If you read Defector’s remarkably comprehensive, not to mention punctual, preview of all 30 NBA teams, you might’ve asked yourself, “Hey man, why didn’t any of these fuckers talk about the league’s new regular-season tournament, which begins this Friday?” We at The Distraction asked ourselves this question as well. Why DIDN’T the foremost NBA knowers at this company talk in depth about this tournament? Is it because they knew it was a cheap scheme to draw in more eyeballs to early games? Is it because it kinda sounds too much like that one other lame tournament idea that Bill Simmons proposed, with characteristically unearned pride, 16 years ago? Or is it because of the courts? It’s definitely the courts, isn’t it? Look at these fucking things:
Yes, for the Group Stage games (which will count as regular-season games), each team will have their own special court design that tells viewers, “This game is part of a separate marketing package!” Some of these court designs, like those of the Lakers and Celtics, are fitting. Some, like that of the Hawks, feature impossibly dumb slogans like “lift as we fly”(???) along the sideline. But many of them serve as an accelerant for macular degeneration.
If you thought that the Nets’ grayscale court gave you migraines, wait until you see the SIX other gray courts that are in the offing. Or how about three purple courts to trick you into thinking you’re watching an alternative Nickelodeon broadcast? Or what about five red courts that scream BLOOD BLOOD HORRIBLE BLOOD ALL OVER YOUR TELEVISION!? Are you as excited as we are to see the NBA equivalent of the Holiday Bowl staged on these courts?
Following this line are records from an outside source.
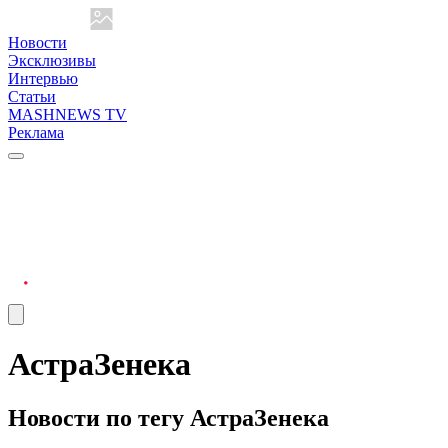
Новости
Эксклюзивы
Интервью
Статьи
MASHNEWS TV
Реклама
АстраЗенека
Новости по тегу АстраЗенека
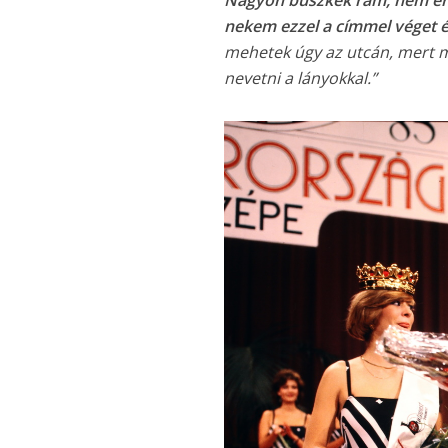
Nagyon büszkék rám, nem érez
nekem ezzel a címmel véget é
mehetek úgy az utcán, mert m
nevetni a lányokkal.”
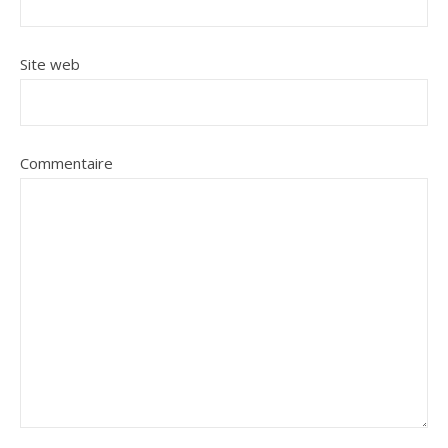
Site web
Commentaire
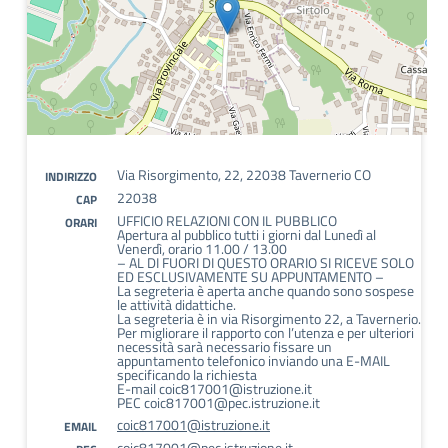
Via Risorgimento, 22, 22038 Tavernerio CO
INDIRIZZO
22038
CAP
UFFICIO RELAZIONI CON IL PUBBLICO
ORARI
Apertura al pubblico tutti i giorni dal Lunedì al
Venerdì, orario 11.00 / 13.00
– AL DI FUORI DI QUESTO ORARIO SI RICEVE SOLO
ED ESCLUSIVAMENTE SU APPUNTAMENTO –
La segreteria è aperta anche quando sono sospese
le attività didattiche.
La segreteria è in via Risorgimento 22, a Tavernerio.
Per migliorare il rapporto con l’utenza e per ulteriori
necessità sarà necessario fissare un
appuntamento telefonico inviando una E-MAIL
specificando la richiesta
E-mail coic817001@istruzione.it
PEC coic817001@pec.istruzione.it
coic817001@istruzione.it
EMAIL
coic817001@pec.istruzione.it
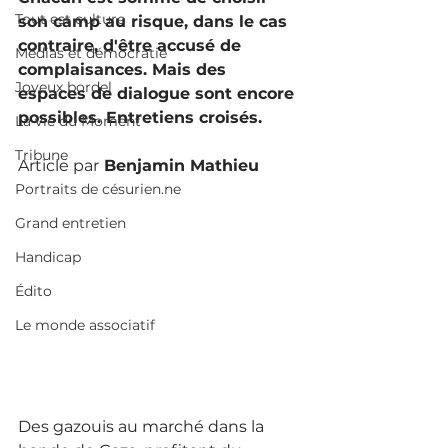
Tout est culture
son camp au risque, dans le cas 
contraire, d'être accusé de 
Médias et démocratie
complaisances. Mais des 
Joyeux bordel
espaces de dialogue sont encore 
possibles. Entretiens croisés. 
La vie du Moment
Tribune
Article par
 Benjamin Mathieu 
Portraits de césurien.ne
Grand entretien
Handicap
Édito
Le monde associatif
Des gazouis au marché dans la 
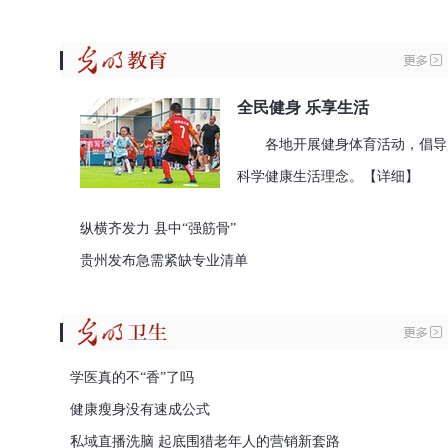
全民健身 乐享生活
各地开展健身体育活动，倡导
科学健康生活理念。
【详细】
纵横齐发力 县中“强筋骨”
贵州发布急需紧缺专业清单
学医真的不“香”了吗
健康瘦身没有速成公式
私域直播洗脑 起底围猎老年人的营销新套路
I bet you are. And THAT, dear listeners, is the subject of this week’s Distraction.
But oooooh, what if I told you there’s more? Because there is. Not only did Ray Ratto join me and Roth to explain why this tourney exists (money), but to preview the greater NBA season as well. Will the Clippers be the unhappiest team you’ve ever had the misfortune to watch? Can Patrick Beverley capably fill the dickhead void that James Harden has left behind in Philadelphia? Is acquiring Chris Paul ever a good idea for an aspiring title contender? Don’t worry, we answer all of those questions. Plus we remember some crimes! Tell me another sports podcast that gives you that much bang—Javaris Crittenton–style—for your buck?